▶ [Task material]

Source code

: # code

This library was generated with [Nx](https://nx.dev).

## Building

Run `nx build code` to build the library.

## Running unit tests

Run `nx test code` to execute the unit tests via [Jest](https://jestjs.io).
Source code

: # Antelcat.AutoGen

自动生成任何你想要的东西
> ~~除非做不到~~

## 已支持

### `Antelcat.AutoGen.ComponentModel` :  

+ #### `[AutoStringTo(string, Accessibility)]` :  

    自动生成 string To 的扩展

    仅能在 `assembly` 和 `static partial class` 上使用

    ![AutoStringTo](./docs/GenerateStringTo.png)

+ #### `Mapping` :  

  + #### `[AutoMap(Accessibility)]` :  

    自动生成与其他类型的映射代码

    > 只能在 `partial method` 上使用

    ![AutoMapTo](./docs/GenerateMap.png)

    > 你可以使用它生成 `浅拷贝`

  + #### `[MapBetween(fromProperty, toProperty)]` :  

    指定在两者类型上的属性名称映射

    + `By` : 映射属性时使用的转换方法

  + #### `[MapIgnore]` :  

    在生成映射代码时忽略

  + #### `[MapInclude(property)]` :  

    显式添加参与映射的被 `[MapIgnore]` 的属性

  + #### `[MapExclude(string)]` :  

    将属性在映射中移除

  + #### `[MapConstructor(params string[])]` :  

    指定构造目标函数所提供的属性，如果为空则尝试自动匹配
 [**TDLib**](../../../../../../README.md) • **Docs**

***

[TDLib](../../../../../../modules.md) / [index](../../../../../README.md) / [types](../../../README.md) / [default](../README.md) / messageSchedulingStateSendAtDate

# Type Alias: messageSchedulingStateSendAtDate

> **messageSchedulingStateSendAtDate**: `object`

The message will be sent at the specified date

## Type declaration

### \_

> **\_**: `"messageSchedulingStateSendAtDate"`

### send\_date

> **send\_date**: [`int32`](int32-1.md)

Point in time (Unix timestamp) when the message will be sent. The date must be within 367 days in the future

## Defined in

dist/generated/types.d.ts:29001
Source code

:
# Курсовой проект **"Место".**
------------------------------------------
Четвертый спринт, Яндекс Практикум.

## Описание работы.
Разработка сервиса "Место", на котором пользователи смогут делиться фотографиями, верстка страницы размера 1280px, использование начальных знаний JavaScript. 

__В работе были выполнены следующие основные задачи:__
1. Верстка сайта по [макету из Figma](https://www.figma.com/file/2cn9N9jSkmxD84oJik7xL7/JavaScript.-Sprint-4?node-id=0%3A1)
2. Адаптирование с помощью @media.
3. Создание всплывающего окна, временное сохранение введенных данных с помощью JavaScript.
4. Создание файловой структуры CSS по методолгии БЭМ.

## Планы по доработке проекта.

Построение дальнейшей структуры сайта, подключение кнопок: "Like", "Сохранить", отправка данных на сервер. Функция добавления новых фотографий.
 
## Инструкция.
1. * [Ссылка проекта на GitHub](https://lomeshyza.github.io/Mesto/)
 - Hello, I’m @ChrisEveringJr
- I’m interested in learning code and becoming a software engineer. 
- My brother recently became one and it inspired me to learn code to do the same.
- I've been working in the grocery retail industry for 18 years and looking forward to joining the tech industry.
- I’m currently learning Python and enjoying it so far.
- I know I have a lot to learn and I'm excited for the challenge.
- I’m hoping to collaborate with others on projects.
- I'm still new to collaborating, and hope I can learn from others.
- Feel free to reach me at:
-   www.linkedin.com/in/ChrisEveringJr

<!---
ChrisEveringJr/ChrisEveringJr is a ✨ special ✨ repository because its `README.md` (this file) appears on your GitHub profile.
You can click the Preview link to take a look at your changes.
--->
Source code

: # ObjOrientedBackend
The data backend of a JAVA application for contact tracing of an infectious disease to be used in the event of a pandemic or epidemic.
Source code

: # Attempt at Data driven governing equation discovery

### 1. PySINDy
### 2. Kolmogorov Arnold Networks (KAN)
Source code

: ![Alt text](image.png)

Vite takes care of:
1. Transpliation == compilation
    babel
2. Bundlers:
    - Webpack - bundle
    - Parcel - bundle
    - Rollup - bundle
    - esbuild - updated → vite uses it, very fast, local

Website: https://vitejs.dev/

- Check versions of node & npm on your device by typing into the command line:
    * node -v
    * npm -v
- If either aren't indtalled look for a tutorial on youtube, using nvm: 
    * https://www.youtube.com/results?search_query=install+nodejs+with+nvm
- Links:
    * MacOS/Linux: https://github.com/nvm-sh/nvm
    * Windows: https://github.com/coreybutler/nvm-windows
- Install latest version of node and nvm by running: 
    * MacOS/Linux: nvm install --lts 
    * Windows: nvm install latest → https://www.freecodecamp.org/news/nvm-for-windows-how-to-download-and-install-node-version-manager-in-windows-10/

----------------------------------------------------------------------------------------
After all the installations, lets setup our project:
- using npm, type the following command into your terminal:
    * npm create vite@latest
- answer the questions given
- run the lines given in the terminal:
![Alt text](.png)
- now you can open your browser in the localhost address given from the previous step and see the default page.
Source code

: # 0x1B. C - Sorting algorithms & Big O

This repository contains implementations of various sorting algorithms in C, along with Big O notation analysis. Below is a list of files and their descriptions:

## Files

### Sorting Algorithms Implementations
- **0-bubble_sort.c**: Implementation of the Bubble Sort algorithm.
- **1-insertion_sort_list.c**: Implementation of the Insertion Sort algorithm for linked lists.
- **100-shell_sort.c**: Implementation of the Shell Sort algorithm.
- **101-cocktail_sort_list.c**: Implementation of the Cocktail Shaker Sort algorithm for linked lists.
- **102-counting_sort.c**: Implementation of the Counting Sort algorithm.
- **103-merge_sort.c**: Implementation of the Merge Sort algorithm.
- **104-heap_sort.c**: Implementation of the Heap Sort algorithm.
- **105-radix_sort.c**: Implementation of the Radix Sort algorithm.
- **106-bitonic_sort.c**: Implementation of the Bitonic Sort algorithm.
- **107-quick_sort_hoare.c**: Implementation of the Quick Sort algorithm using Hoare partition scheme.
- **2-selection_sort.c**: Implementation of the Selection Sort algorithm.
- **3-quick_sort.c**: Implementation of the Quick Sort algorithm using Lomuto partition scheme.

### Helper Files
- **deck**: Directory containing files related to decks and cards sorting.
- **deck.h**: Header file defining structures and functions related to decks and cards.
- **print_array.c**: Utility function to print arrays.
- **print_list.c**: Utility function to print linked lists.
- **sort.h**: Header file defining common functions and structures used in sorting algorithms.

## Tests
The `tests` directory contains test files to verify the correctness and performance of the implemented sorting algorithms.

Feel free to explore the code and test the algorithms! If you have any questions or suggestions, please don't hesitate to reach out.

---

▶ [Exercise description] Each record has to be given again exactly as written.

▶ [Reply to the task]
Source code

: # code

This library was generated with [Nx](https://nx.dev).

## Building

Run `nx build code` to build the library.

## Running unit tests

Run `nx test code` to execute the unit tests via [Jest](https://jestjs.io).
Source code

: # Antelcat.AutoGen

自动生成任何你想要的东西
> ~~除非做不到~~

## 已支持

### `Antelcat.AutoGen.ComponentModel` :  

+ #### `[AutoStringTo(string, Accessibility)]` :  

    自动生成 string To 的扩展

    仅能在 `assembly` 和 `static partial class` 上使用

    ![AutoStringTo](./docs/GenerateStringTo.png)

+ #### `Mapping` :  

  + #### `[AutoMap(Accessibility)]` :  

    自动生成与其他类型的映射代码

    > 只能在 `partial method` 上使用

    ![AutoMapTo](./docs/GenerateMap.png)

    > 你可以使用它生成 `浅拷贝`

  + #### `[MapBetween(fromProperty, toProperty)]` :  

    指定在两者类型上的属性名称映射

    + `By` : 映射属性时使用的转换方法

  + #### `[MapIgnore]` :  

    在生成映射代码时忽略

  + #### `[MapInclude(property)]` :  

    显式添加参与映射的被 `[MapIgnore]` 的属性

  + #### `[MapExclude(string)]` :  

    将属性在映射中移除

  + #### `[MapConstructor(params string[])]` :  

    指定构造目标函数所提供的属性，如果为空则尝试自动匹配
 [**TDLib**](../../../../../../README.md) • **Docs**

***

[TDLib](../../../../../../modules.md) / [index](../../../../../README.md) / [types](../../../README.md) / [default](../README.md) / messageSchedulingStateSendAtDate

# Type Alias: messageSchedulingStateSendAtDate

> **messageSchedulingStateSendAtDate**: `object`

The message will be sent at the specified date

## Type declaration

### \_

> **\_**: `"messageSchedulingStateSendAtDate"`

### send\_date

> **send\_date**: [`int32`](int32-1.md)

Point in time (Unix timestamp) when the message will be sent. The date must be within 367 days in the future

## Defined in

dist/generated/types.d.ts:29001
Source code

:
# Курсовой проект **"Место".**
------------------------------------------
Четвертый спринт, Яндекс Практикум.

## Описание работы.
Разработка сервиса "Место", на котором пользователи смогут делиться фотографиями, верстка страницы размера 1280px, использование начальных знаний JavaScript. 

__В работе были выполнены следующие основные задачи:__
1. Верстка сайта по [макету из Figma](https://www.figma.com/file/2cn9N9jSkmxD84oJik7xL7/JavaScript.-Sprint-4?node-id=0%3A1)
2. Адаптирование с помощью @media.
3. Создание всплывающего окна, временное сохранение введенных данных с помощью JavaScript.
4. Создание файловой структуры CSS по методолгии БЭМ.

## Планы по доработке проекта.

Построение дальнейшей структуры сайта, подключение кнопок: "Like", "Сохранить", отправка данных на сервер. Функция добавления новых фотографий.
 
## Инструкция.
1. * [Ссылка проекта на GitHub](https://lomeshyza.github.io/Mesto/)
 - Hello, I’m @ChrisEveringJr
- I’m interested in learning code and becoming a software engineer. 
- My brother recently became one and it inspired me to learn code to do the same.
- I've been working in the grocery retail industry for 18 years and looking forward to joining the tech industry.
- I’m currently learning Python and enjoying it so far.
- I know I have a lot to learn and I'm excited for the challenge.
- I’m hoping to collaborate with others on projects.
- I'm still new to collaborating, and hope I can learn from others.
- Feel free to reach me at:
-   www.linkedin.com/in/ChrisEveringJr

<!---
ChrisEveringJr/ChrisEveringJr is a ✨ special ✨ repository because its `README.md` (this file) appears on your GitHub profile.
You can click the Preview link to take a look at your changes.
--->
Source code

: # ObjOrientedBackend
The data backend of a JAVA application for contact tracing of an infectious disease to be used in the event of a pandemic or epidemic.
Source code

: # Attempt at Data driven governing equation discovery

### 1. PySINDy
### 2. Kolmogorov Arnold Networks (KAN)
Source code

: ![Alt text](image.png)

Vite takes care of:
1. Transpliation == compilation
    babel
2. Bundlers:
    - Webpack - bundle
    - Parcel - bundle
    - Rollup - bundle
    - esbuild - updated → vite uses it, very fast, local

Website: https://vitejs.dev/

- Check versions of node & npm on your device by typing into the command line:
    * node -v
    * npm -v
- If either aren't indtalled look for a tutorial on youtube, using nvm: 
    * https://www.youtube.com/results?search_query=install+nodejs+with+nvm
- Links:
    * MacOS/Linux: https://github.com/nvm-sh/nvm
    * Windows: https://github.com/coreybutler/nvm-windows
- Install latest version of node and nvm by running: 
    * MacOS/Linux: nvm install --lts 
    * Windows: nvm install latest → https://www.freecodecamp.org/news/nvm-for-windows-how-to-download-and-install-node-version-manager-in-windows-10/

----------------------------------------------------------------------------------------
After all the installations, lets setup our project:
- using npm, type the following command into your terminal:
    * npm create vite@latest
- answer the questions given
- run the lines given in the terminal:
![Alt text](.png)
- now you can open your browser in the localhost address given from the previous step and see the default page.
Source code

: # 0x1B. C - Sorting algorithms & Big O

This repository contains implementations of various sorting algorithms in C, along with Big O notation analysis. Below is a list of files and their descriptions:

## Files

### Sorting Algorithms Implementations
- **0-bubble_sort.c**: Implementation of the Bubble Sort algorithm.
- **1-insertion_sort_list.c**: Implementation of the Insertion Sort algorithm for linked lists.
- **100-shell_sort.c**: Implementation of the Shell Sort algorithm.
- **101-cocktail_sort_list.c**: Implementation of the Cocktail Shaker Sort algorithm for linked lists.
- **102-counting_sort.c**: Implementation of the Counting Sort algorithm.
- **103-merge_sort.c**: Implementation of the Merge Sort algorithm.
- **104-heap_sort.c**: Implementation of the Heap Sort algorithm.
- **105-radix_sort.c**: Implementation of the Radix Sort algorithm.
- **106-bitonic_sort.c**: Implementation of the Bitonic Sort algorithm.
- **107-quick_sort_hoare.c**: Implementation of the Quick Sort algorithm using Hoare partition scheme.
- **2-selection_sort.c**: Implementation of the Selection Sort algorithm.
- **3-quick_sort.c**: Implementation of the Quick Sort algorithm using Lomuto partition scheme.

### Helper Files
- **deck**: Directory containing files related to decks and cards sorting.
- **deck.h**: Header file defining structures and functions related to decks and cards.
- **print_array.c**: Utility function to print arrays.
- **print_list.c**: Utility function to print linked lists.
- **sort.h**: Header file defining common functions and structures used in sorting algorithms.

## Tests
The `tests` directory contains test files to verify the correctness and performance of the implemented sorting algorithms.

Feel free to explore the code and test the algorithms! If you have any questions or suggestions, please don't hesitate to reach out.

---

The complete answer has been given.